How to normalize multilingual categorical data with ChatGPT
I had a dynamically updated BigQuery table containing a column with categorical data, but the column was in multiple languages and formats. This is how I solved that problem quickly and easily with ChatGPT.
I had a table with a column like this:
| Document type |
|---|
| Datasheet |
| برگه داده |
| data sheet |
| datu fitxa |
| User guide |
| … |
I exported the top 100 unique cases, and created a CSV file with an additional column.

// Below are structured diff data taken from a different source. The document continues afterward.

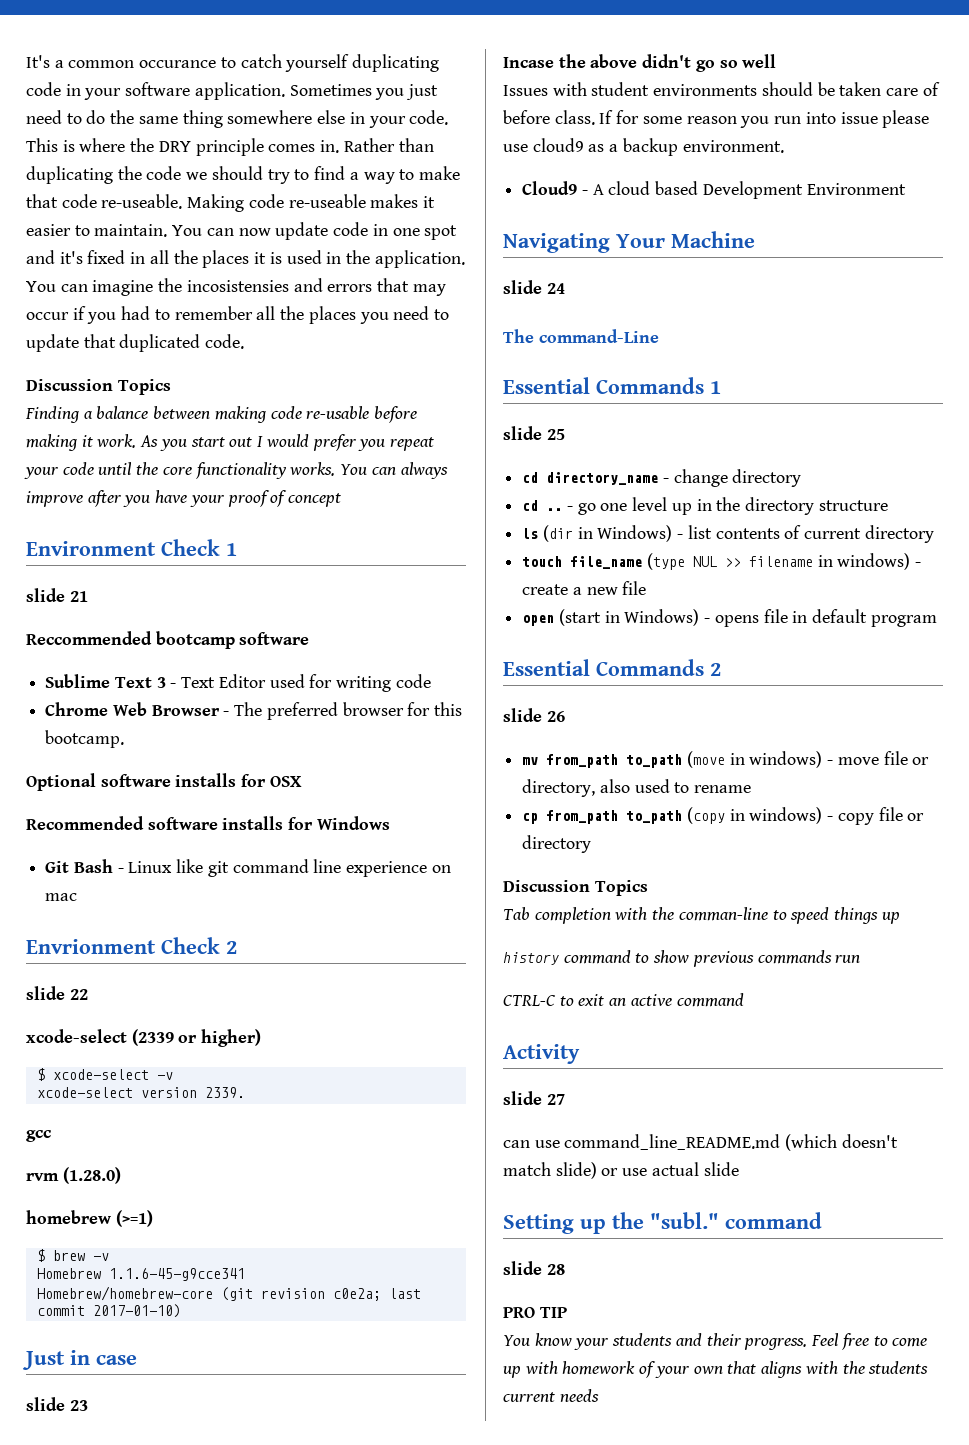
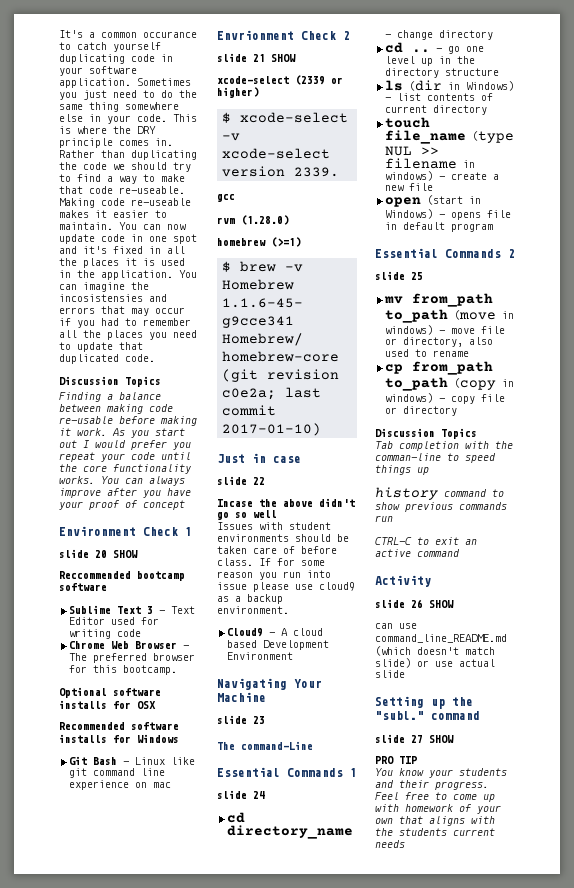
[69,591,88,602] 21 -> [95,550,138,558] 20 SHOW
[69,989,88,1000] 22 -> [253,54,296,62] 21 SHOW
[69,1400,88,1411] 23 -> [253,477,265,485] 22
[546,283,565,294] 24 -> [253,716,265,724] 23
[546,429,565,440] 25 -> [253,791,265,799] 24
[546,711,565,722] 26 -> [411,272,423,280] 25
[546,1094,565,1105] 27 -> [411,599,454,608] 26 SHOW
[546,1264,565,1275] 28 -> [411,735,454,743] 27 SHOW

I gave one example for each of the categories I wanted the data to be converted to:
| Document type | Normalized document type |
|---|---|
| Datasheet | Data sheet |
| برگه داده | |
| data sheet | |
| datu fitxa | |
| User guide | User guide |
| … |
I then explained to ChatGPT what I was doing, and asked it to fill the missing rows, which it did easily:
| Document type | Normalized document type |
|---|---|
| Datasheet | Data sheet |
| برگه داده | Data sheet |
| data sheet | Data sheet |
| datu fitxa | Data sheet |
| User guide | User guide |
| … | … |
Finally I wrote SQL to add a new column to the existing table with the normalized document type, using the ChatGPT generated table as a lookup table. It worked great, and was quick and easy to do.
I think this is the type of data processing that becomes easy with ChatGPT, and would be very time consuming to do without it.